The first demo plots the grade distribution for regular types of assignments, while the second demo plots for mastery-driven questions where students are allowed multiple attempts until they get it correct.
This visualization was created by MIT students Kate Roe, Laura Breiman, and Marissa Stephens for the 2013 edX course Science and Cooking: From Haute Cuisine to Soft Matter Science. It demonstrates the heat diffusion through meat over time.
The temperatures for the different stages of protein denaturization come from Harold McGee's On Food and Cooking: The Science and Lore of the Kitchen (pages 152 and 210). It is important to note, however, that these temperatures are estimates and not completely universal. This simulation is not a perfect model for cooking actual meat. Stove temperatures, pan types, and meat consistency are variable from case to case. Please be certain to check that your meat is thoroughly cooked before consumption unless you enjoy getting food posioning.
A video annotation prototype for MIT's NB website (nb.mit.edu), a current online annotation tool for classes to highlight and start discussions on PDFs.
An interactive HTML "video" player for lectures created by Prof. Durand's Pentimento software.
6.004x students will need to run the lab tools from their browser.
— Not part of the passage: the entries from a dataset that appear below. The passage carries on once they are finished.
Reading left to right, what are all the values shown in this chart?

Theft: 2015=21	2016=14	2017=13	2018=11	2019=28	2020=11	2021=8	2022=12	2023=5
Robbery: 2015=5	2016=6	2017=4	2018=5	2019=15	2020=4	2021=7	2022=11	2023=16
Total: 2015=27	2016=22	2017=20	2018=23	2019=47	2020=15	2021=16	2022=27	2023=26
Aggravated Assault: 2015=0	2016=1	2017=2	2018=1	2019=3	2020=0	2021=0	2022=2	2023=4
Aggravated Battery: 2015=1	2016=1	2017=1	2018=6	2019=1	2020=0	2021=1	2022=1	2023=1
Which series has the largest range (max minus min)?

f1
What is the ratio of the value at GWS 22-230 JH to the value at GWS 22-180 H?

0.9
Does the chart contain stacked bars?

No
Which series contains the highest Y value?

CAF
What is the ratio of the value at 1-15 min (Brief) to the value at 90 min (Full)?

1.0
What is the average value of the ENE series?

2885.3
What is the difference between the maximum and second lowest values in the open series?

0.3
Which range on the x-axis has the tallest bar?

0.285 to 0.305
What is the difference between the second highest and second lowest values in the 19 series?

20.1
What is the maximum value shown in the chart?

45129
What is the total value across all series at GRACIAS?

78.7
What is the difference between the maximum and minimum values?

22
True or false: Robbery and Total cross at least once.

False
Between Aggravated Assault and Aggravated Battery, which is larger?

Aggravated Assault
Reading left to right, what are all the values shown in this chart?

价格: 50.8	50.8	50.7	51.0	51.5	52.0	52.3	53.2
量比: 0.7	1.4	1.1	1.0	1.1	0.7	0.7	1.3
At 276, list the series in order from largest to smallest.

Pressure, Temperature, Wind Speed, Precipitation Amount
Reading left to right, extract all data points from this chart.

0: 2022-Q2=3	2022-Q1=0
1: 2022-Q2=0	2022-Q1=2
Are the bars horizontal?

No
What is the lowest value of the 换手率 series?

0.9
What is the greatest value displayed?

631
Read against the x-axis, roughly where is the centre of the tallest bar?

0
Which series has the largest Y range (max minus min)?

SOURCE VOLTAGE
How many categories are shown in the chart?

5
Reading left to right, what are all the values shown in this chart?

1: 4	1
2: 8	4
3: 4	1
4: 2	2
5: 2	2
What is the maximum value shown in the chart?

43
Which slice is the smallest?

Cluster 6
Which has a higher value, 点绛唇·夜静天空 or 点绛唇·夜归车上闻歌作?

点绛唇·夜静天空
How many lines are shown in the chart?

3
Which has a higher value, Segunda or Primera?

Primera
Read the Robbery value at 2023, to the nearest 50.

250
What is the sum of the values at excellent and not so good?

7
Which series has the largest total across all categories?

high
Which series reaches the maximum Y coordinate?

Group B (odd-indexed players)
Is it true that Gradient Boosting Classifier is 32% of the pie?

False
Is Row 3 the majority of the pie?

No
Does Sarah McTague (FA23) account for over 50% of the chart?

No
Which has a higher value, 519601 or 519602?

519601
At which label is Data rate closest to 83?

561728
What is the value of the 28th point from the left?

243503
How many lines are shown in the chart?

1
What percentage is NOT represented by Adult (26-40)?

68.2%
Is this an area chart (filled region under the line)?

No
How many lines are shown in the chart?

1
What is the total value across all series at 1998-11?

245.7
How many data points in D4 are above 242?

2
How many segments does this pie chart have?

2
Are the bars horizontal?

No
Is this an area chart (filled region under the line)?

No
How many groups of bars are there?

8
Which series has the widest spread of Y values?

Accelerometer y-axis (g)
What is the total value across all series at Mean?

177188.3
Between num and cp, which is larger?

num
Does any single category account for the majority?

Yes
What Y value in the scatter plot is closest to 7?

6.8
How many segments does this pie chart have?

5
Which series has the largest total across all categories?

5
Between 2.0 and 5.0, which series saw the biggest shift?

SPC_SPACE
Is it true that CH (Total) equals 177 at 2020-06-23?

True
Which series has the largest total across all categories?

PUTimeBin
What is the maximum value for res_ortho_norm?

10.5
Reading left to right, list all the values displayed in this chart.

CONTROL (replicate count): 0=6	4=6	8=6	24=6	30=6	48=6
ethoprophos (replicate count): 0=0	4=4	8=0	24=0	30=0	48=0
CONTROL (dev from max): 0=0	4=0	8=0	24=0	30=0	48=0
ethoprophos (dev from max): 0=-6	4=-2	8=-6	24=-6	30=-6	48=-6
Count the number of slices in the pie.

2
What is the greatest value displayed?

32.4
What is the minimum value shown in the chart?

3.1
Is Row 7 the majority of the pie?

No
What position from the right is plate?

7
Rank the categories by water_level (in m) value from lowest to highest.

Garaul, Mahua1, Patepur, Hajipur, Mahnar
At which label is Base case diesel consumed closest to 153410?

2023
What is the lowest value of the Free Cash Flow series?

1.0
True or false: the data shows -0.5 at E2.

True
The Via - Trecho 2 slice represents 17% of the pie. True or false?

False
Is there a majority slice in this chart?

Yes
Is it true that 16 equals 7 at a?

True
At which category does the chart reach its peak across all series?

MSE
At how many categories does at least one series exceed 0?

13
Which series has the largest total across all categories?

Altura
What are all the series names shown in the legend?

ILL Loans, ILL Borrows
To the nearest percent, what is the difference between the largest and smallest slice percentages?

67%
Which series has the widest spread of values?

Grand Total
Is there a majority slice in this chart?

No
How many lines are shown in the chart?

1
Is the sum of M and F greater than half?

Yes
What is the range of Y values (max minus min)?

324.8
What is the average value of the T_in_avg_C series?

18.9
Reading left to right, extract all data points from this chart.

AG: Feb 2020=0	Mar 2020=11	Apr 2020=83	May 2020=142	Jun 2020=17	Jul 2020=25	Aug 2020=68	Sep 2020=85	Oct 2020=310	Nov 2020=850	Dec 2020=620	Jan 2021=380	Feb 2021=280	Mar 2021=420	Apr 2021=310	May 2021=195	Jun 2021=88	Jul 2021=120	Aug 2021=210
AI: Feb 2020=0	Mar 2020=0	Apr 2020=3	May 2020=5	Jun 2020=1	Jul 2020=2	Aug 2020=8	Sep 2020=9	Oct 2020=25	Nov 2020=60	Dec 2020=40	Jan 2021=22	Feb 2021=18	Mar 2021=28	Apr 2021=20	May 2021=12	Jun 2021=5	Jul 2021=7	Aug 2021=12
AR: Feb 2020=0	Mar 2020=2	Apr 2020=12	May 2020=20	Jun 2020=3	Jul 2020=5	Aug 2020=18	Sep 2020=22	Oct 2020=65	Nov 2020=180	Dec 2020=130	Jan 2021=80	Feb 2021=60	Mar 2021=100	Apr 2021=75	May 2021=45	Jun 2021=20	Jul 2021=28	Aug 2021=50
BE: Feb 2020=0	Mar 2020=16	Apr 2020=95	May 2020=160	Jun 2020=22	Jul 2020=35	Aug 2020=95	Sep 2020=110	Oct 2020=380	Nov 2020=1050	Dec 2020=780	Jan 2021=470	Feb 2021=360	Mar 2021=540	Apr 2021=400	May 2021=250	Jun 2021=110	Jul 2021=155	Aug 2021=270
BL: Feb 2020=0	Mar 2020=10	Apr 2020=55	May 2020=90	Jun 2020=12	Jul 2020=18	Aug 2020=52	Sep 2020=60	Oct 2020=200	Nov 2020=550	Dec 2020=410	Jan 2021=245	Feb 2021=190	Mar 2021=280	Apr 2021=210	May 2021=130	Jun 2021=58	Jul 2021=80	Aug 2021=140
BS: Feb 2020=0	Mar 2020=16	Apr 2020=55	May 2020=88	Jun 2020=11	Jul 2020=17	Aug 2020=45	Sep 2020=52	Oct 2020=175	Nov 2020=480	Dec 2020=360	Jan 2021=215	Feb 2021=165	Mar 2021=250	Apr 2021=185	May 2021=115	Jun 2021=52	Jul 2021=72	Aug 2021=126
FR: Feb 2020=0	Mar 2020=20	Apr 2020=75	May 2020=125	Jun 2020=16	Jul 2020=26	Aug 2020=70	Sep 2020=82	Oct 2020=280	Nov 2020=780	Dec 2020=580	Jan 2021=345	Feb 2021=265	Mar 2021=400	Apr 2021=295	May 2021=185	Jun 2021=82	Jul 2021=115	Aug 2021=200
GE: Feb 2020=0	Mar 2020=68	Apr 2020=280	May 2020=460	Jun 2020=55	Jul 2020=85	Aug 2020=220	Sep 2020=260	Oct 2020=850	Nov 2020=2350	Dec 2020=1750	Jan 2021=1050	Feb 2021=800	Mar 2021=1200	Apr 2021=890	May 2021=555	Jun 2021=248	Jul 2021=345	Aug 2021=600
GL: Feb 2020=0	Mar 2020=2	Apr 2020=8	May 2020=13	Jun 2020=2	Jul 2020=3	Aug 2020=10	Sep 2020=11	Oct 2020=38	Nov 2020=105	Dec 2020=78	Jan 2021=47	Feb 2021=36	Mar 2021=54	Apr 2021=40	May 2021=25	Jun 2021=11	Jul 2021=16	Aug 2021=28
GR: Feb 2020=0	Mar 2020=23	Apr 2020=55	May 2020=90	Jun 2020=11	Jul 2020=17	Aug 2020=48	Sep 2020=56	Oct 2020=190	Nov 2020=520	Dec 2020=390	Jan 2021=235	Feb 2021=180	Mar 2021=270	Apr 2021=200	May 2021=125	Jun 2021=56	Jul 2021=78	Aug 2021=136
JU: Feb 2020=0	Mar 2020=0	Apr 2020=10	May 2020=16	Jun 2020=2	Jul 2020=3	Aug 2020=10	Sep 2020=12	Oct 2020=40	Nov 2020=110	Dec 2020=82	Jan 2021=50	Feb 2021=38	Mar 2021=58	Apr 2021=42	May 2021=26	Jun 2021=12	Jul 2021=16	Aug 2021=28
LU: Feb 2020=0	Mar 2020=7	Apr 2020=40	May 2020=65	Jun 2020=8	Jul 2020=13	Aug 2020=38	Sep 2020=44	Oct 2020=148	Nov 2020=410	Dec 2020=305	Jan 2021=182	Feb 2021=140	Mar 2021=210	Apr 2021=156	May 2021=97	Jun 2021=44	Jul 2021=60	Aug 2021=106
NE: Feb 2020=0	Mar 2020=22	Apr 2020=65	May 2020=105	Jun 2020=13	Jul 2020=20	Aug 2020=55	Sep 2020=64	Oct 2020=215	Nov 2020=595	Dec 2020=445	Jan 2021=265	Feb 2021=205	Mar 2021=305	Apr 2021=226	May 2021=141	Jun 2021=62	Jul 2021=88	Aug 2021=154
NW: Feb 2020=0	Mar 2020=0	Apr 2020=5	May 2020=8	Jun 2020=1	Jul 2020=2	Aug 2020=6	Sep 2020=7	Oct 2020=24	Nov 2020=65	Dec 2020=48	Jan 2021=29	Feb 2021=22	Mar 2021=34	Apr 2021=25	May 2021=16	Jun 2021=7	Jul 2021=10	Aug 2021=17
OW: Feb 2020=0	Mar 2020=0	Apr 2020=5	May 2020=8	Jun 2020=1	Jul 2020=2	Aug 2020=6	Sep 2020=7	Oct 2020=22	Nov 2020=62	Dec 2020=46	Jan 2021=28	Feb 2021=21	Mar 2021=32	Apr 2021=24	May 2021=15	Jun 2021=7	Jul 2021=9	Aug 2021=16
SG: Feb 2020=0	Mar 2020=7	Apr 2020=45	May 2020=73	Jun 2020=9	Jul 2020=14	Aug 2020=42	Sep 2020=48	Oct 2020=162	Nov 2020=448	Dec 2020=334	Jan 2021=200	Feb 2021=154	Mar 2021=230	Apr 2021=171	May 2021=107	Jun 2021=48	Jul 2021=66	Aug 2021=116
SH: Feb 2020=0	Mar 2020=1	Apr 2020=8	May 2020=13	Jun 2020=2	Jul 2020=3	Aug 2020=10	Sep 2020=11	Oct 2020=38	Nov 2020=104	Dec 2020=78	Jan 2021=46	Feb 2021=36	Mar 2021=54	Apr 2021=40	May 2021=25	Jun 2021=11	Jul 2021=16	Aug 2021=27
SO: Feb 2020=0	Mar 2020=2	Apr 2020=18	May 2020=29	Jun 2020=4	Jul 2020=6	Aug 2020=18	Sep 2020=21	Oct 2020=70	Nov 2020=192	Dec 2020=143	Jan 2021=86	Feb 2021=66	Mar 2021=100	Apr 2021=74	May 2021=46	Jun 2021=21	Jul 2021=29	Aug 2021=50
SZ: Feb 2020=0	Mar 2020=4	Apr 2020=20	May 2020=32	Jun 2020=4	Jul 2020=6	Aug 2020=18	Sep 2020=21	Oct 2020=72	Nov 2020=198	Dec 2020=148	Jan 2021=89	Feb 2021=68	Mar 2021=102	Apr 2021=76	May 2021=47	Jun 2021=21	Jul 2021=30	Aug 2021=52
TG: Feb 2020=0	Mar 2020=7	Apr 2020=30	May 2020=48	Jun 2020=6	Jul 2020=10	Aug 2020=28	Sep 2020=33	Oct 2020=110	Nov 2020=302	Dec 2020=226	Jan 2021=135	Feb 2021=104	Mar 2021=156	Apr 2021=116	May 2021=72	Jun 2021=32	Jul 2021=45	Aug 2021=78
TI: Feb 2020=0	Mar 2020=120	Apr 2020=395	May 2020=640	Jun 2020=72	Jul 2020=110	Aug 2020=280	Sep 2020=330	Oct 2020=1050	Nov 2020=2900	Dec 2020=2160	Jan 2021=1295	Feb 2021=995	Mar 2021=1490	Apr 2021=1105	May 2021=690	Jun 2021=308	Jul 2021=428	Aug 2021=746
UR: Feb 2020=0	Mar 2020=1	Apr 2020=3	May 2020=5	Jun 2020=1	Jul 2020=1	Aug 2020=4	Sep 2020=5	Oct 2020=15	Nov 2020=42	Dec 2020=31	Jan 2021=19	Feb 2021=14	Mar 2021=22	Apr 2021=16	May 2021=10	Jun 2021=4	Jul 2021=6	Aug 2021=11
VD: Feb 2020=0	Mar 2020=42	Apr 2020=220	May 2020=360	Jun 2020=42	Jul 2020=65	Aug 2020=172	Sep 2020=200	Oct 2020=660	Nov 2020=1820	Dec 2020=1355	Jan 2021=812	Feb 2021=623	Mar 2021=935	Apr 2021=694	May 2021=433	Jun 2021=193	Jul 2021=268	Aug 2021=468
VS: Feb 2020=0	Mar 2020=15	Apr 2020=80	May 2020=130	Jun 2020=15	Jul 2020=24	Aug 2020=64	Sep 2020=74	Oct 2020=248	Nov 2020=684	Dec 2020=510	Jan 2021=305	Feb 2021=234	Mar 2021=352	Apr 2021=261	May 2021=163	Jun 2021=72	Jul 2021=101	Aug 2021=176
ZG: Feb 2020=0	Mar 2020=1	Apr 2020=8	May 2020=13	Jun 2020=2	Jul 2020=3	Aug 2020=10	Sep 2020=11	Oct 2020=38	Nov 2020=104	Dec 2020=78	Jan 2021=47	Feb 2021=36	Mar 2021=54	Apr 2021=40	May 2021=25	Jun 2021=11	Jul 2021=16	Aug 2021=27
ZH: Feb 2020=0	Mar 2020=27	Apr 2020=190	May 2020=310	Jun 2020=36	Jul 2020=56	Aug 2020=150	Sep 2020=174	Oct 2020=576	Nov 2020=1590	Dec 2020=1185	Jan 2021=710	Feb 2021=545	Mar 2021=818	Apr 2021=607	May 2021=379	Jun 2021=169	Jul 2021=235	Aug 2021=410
The goal of this project was to rewrite the existing Java-based tools to run in the browser. We created a cloud-based persistance storage service for student files, a common editor (based on CodeMirror) with appropriate syntax highlighting for each tool, and the three tools themselves: JSim, a device- and gate-level circuit simulator; BSim, an assembler and emulator for 6.004's processor; and TMSim, a finite state machine and Turing Machine simulator.